■ **Exercise objective**: In this material, which lines include the string "interface"? Show them.

■ **Data for this task**:
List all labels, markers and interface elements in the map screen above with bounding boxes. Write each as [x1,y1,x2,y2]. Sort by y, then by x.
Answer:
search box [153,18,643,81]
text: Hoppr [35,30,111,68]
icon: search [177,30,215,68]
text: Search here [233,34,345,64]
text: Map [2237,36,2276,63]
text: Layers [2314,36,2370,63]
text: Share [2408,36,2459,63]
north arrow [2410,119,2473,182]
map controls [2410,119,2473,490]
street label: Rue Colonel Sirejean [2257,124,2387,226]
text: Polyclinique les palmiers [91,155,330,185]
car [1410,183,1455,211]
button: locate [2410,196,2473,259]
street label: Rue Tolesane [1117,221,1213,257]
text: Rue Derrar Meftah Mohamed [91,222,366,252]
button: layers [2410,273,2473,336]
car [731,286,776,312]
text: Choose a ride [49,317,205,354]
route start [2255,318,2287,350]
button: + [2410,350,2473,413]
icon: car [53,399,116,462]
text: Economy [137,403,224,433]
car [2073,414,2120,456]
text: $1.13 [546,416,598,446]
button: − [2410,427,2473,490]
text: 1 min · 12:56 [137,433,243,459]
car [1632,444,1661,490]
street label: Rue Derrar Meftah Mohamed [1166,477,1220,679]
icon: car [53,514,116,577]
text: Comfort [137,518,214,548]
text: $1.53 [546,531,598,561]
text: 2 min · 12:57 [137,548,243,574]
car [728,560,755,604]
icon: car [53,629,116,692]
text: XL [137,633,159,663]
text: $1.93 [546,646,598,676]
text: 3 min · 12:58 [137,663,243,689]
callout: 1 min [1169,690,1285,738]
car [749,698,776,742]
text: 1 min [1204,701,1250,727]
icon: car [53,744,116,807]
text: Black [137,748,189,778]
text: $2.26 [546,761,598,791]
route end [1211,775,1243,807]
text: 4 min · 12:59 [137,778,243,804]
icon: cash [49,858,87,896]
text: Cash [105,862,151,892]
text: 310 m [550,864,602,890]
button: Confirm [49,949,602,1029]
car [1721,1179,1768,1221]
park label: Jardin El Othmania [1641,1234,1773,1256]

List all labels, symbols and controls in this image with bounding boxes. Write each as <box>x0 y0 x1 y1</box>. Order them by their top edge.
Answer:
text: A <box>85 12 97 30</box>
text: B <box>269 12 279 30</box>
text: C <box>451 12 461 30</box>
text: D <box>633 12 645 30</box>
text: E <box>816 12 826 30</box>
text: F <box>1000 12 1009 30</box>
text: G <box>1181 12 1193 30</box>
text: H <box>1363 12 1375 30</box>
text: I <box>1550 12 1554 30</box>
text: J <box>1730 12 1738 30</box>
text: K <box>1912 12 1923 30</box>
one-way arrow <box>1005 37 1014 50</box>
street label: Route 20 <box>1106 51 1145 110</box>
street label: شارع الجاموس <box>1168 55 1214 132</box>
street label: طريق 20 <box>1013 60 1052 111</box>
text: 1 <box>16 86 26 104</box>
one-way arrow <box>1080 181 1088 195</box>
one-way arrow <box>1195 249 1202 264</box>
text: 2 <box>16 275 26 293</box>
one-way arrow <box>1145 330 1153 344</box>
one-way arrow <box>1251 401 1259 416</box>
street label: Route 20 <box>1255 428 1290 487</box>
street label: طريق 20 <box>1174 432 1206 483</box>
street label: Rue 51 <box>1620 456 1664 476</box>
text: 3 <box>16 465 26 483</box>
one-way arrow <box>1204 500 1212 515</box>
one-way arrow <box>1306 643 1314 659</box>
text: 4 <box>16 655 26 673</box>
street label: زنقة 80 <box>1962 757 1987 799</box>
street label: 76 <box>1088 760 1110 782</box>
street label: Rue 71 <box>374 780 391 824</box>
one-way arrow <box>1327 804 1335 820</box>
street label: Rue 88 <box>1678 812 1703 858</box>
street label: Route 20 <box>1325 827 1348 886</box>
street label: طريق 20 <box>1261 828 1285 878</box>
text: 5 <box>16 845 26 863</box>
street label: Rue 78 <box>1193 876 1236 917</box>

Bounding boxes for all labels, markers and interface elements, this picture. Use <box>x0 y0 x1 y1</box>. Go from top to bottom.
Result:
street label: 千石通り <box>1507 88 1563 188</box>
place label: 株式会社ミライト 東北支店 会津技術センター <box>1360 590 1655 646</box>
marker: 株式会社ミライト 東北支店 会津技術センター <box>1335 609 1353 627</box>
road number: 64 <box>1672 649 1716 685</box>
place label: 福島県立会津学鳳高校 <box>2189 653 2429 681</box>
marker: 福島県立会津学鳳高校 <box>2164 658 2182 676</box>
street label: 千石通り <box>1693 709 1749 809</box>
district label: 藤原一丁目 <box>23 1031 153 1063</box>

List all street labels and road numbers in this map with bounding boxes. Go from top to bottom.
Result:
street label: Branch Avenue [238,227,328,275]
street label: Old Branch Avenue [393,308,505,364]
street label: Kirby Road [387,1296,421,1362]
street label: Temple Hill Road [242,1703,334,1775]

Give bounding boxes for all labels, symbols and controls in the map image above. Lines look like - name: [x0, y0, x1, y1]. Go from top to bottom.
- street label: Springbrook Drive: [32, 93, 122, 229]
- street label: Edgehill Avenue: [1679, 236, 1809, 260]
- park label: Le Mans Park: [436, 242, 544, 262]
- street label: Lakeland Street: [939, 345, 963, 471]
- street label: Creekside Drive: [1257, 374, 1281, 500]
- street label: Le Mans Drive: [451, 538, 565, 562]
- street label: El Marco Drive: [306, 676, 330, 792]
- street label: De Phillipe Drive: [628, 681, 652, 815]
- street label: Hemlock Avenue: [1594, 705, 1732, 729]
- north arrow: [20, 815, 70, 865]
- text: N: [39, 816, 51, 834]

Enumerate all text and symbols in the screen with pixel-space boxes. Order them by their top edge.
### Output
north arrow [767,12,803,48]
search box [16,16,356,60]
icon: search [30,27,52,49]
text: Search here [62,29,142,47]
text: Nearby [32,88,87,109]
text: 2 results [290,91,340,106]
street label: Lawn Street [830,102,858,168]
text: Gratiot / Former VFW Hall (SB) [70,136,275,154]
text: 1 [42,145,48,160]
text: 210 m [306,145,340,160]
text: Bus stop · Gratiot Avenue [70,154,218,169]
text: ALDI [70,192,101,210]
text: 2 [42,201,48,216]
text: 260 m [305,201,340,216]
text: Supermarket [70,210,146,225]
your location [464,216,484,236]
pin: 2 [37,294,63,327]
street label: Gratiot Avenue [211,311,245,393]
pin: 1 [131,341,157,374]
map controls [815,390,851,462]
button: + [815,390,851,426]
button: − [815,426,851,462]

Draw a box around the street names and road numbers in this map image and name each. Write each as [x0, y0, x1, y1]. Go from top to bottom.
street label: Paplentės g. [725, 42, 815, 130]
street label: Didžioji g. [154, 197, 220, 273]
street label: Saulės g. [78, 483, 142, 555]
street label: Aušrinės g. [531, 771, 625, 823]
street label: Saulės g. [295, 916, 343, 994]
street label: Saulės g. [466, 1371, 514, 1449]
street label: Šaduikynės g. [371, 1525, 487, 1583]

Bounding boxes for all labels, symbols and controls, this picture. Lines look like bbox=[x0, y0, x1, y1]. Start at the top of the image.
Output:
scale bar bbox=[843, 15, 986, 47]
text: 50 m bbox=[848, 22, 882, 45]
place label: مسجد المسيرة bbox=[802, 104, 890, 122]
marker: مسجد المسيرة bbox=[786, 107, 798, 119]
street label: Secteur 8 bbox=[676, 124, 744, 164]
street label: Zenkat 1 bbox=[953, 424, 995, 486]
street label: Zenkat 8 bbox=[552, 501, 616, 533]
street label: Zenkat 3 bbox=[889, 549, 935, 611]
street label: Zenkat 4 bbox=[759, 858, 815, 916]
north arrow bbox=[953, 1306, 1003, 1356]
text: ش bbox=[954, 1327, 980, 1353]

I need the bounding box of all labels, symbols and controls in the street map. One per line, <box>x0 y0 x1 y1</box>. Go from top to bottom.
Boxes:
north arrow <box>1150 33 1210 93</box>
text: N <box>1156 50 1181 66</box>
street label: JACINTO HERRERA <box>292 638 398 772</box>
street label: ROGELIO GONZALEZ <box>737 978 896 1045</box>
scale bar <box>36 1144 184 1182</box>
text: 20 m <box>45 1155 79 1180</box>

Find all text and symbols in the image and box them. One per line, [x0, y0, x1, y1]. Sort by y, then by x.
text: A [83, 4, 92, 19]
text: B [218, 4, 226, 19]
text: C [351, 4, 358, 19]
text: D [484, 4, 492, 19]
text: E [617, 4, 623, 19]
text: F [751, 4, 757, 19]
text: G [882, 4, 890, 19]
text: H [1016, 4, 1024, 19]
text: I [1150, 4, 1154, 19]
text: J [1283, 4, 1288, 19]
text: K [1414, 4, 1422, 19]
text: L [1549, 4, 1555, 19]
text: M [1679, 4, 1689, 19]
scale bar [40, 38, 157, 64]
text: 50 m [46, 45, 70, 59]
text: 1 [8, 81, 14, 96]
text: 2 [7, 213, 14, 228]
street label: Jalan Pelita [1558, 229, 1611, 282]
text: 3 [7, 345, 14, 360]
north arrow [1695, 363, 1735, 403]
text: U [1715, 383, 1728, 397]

■ **Your solution**:
List all labels, markers and interface elements in the map screen above with bounding boxes. Write each as [x1,y1,x2,y2]. Sort by y, then by x.
Bounding boxes for all labels, markers and interface elements, this picture. Use <box>x0 y0 x1 y1</box>. Go from top to bottom.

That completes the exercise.